Seyda’mızı Kaybettik!
Sabah namazı sonrası birkaç dakika haberlere göz atıp bir gelişme var mı yok mu diye bakarım bazen. Bu sabah da öyle yaptım. Doğruhaber Sitemize bir göz atayım dedim. Üst tarafta siyah puntolarla yazılmış bir son dakika haberi beni derin bir hüznün kucağına attı. Haberde Molla Mustafa Durgun’un tedavi gördüğü hastanede Hakk’ın rahmetine kavuştuğu yazılıydı.

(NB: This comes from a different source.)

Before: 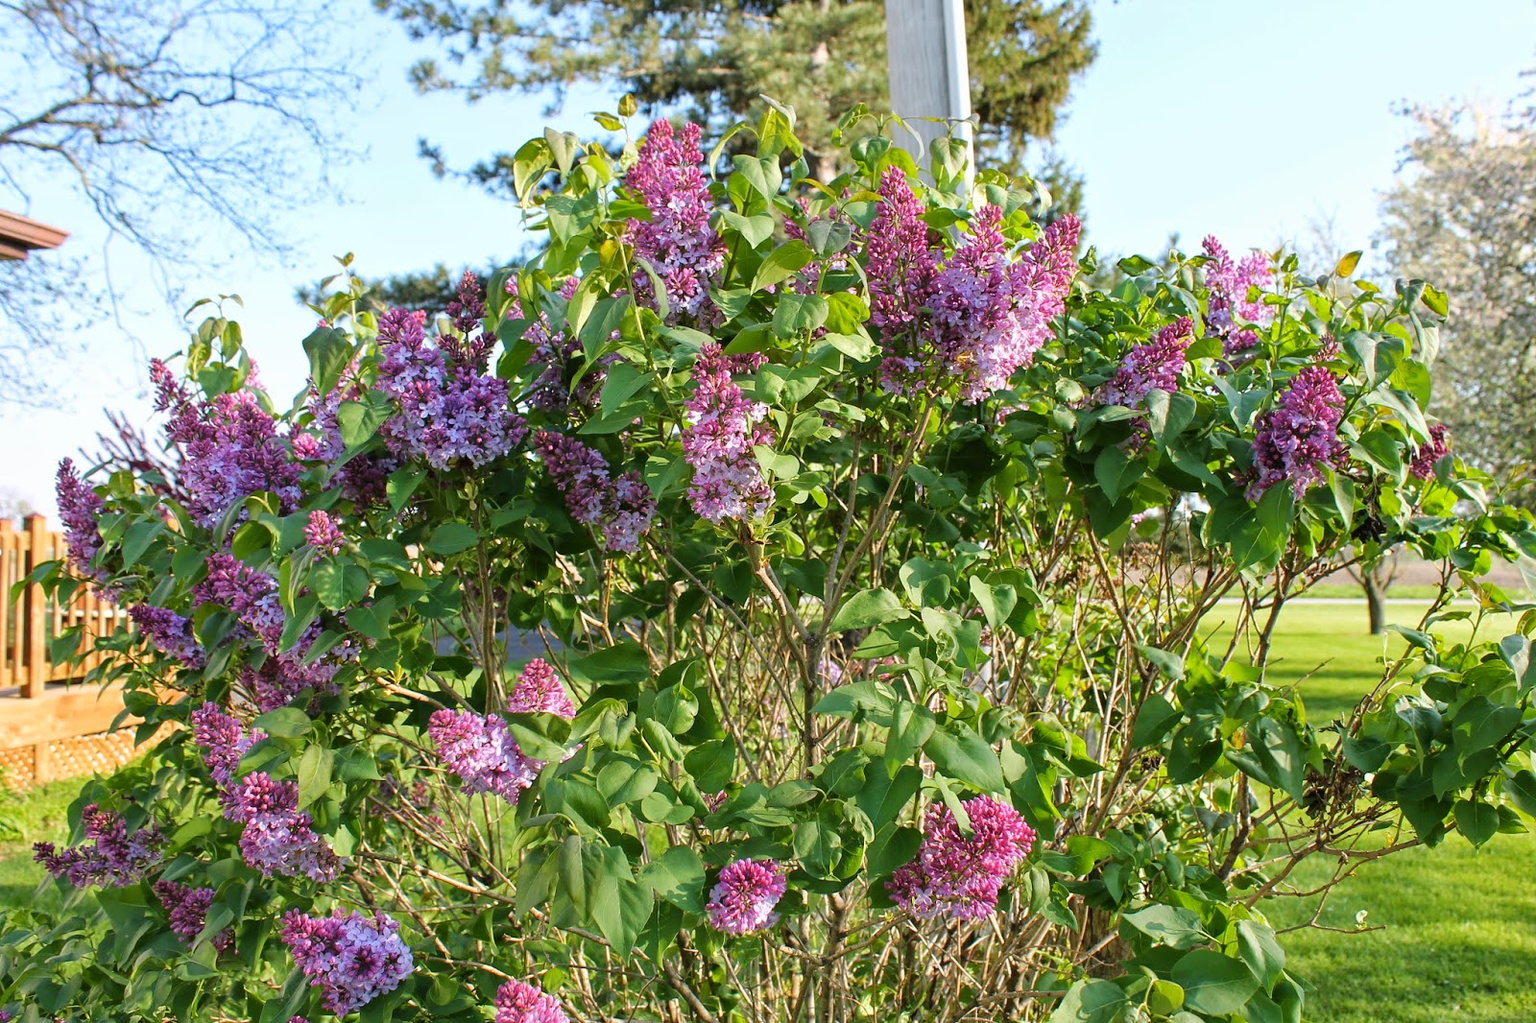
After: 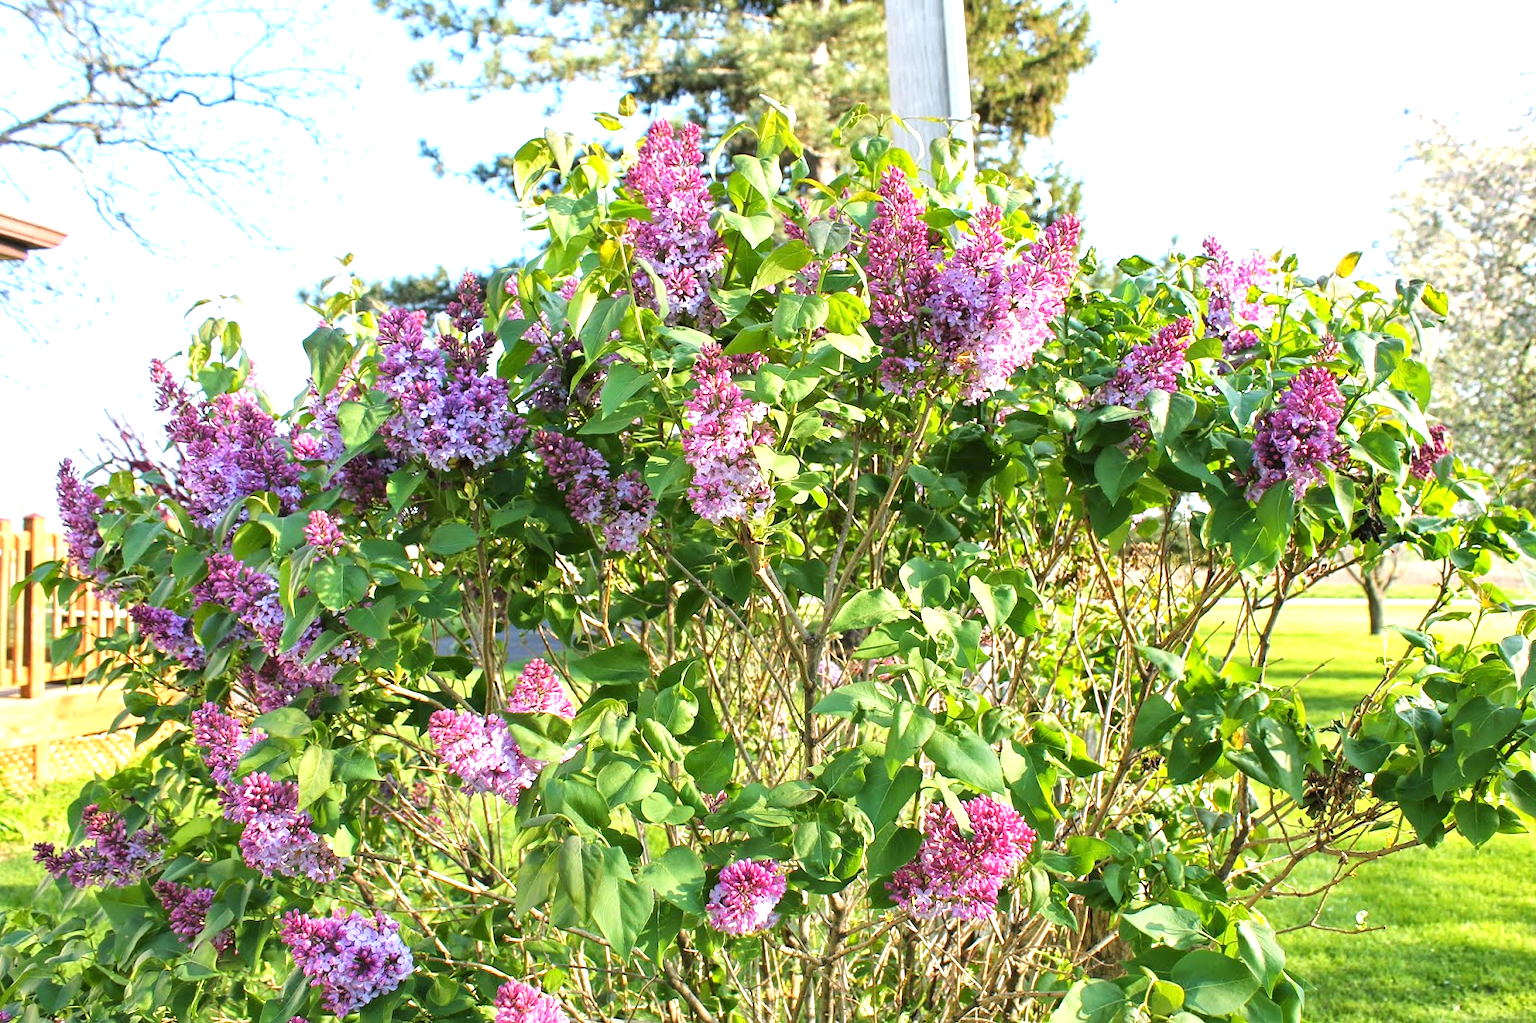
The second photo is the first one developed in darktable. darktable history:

Bir anda kırk yıl öncesine gittim. Lise bire yeni başladığım yıla… Ergani Dicle Öğretmen Lisesinde yatılı okuyordum o zamanlar. Ergani ile okulumuz arasında beş kilometrelik bir mesafe vardı. Bazen ilçe merkezine geliyor, akşam olmadan dönüyorduk. O gün Ergani’ye gelmiş, okula dönmek için geç kalmıştım. Karanlık çökmüştü. Yağmurlu bir gündü.
O zamanlar İslam davasıyla tanışmıyordum. Ama namaz kılıyordum. Hem namaz kılmak hem de yağmurdan korunmak için ilçenin merkezinde, çarşıda bulunan Ulu Cami’ye sığındım. Namazdan sonra okula nasıl gideceğim diye kara kara düşünürken bir elin omuzuma dokunmasıyla başımı çevirdim.
Nur yüzlü, tatlı bakışlı, sevecen bir adam gülümseyerek bana selam verdi. Otuz beş, kırk yaşlarında, sakallı bir adamdı. Çok güzel bir Türkçesi vardı. Çok nazik ve etkileyici konuşuyordu. Ulu Cami’nin İmamıydı bu genç hoca…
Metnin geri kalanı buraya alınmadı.